Bay Area moviegoers: Here's where to watch 'Oppenheimer' in large-screen format
Moviegoers in the Bay Area have two theaters in the region where they can watch "Oppenheimer" the way it was intended to be played.
Only 30 theaters worldwide are playing the movie "Oppenheimer" in the large-screen format, and two of them are in the Bay Area.
The film centers around the "father" of the atomic bomb, Julius Robert Oppenheimer, and some of its scenes feature the University of California, Berkeley campus, where Oppenheimer was a professor of physics from 1929 to 1943.
The AMC Metreon 16 theater in San Francisco and the Regal Hacienda Crossings theater in Dublin are the two venues in the Bay presenting the movie in the 70mm format.
The film was shot using one of the highest resolution cameras available today, a combination of IMAX 65mm and Panavision 65mm film stock. It is then best projected on IMAX 70mm, which Bay Area moviegoers can enjoy.
What's special about seeing the movie in the 70mm presentation is essentially the sheer size of the screen. Only in these theaters will sequences expand vertically to fill the entire screen. This differs from the more common 35mm IMAX screens, where the top and bottom get cropped.
It's also the first time in history that a movie has combined shooting in IMAX 65mm with IMAX black-and-white analog photography.

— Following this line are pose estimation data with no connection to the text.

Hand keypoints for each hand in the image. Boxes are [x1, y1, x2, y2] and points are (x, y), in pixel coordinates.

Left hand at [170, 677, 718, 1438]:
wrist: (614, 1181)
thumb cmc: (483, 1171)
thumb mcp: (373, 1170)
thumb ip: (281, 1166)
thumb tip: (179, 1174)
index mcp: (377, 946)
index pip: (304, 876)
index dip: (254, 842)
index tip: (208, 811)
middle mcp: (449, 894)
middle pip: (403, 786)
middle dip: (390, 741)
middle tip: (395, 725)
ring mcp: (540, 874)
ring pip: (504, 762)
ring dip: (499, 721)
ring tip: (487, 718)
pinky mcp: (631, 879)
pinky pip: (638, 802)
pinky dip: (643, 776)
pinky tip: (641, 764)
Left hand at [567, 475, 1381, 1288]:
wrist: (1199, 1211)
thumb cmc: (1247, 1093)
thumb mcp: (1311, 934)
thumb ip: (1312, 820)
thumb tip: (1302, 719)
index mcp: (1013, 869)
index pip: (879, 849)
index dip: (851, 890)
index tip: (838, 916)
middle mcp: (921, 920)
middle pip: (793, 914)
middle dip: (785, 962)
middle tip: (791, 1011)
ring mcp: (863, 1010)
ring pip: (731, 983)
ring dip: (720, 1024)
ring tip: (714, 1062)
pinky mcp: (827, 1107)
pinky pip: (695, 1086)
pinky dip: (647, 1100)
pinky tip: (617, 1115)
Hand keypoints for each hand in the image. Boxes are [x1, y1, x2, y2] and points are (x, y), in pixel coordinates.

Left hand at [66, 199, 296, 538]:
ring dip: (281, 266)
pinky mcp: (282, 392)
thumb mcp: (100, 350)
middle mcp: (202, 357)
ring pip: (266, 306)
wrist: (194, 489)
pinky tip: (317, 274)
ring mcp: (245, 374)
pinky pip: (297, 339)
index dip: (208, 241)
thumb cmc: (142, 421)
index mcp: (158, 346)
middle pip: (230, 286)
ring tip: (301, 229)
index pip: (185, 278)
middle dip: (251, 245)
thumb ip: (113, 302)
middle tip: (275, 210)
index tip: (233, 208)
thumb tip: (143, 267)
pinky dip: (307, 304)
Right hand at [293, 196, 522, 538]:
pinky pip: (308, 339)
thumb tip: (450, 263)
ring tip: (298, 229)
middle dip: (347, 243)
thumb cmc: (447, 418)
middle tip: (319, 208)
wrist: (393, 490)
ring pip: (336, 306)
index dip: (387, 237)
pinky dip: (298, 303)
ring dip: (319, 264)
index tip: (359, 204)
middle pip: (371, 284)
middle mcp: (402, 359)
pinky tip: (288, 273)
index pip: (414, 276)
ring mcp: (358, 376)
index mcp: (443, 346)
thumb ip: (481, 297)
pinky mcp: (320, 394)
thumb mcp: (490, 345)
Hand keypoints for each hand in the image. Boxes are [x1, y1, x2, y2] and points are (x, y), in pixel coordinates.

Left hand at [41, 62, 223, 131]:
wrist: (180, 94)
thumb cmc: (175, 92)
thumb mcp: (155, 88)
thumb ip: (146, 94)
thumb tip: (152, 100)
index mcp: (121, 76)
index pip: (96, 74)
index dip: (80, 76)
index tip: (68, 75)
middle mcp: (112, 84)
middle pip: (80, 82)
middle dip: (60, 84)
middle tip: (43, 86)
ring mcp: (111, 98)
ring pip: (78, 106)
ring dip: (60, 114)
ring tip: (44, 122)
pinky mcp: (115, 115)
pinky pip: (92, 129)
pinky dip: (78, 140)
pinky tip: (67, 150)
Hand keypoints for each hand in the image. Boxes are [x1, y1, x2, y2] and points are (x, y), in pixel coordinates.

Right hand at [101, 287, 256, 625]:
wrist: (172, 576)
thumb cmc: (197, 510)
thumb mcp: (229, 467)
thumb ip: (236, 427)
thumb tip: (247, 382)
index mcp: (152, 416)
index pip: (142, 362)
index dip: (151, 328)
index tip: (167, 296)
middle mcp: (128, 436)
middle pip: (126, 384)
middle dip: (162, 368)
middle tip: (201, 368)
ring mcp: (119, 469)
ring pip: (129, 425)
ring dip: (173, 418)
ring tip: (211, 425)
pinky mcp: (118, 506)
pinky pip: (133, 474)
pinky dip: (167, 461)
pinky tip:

The movie was directed by Christopher Nolan, who is known for his action-packed blockbuster films that make little use of computer-generated imagery, or CGI. Nolan did not use any CGI for "Oppenheimer, " which adds to the visual appeal of the film.
This is Nolan's sixth film to be shot on IMAX 65mm, following "The Dark Knight" in 2008, "The Dark Knight Rises" in 2012, "Interstellar" in 2014, "Dunkirk" in 2017 and "Tenet" in 2020.
"Oppenheimer" will premiere this Friday.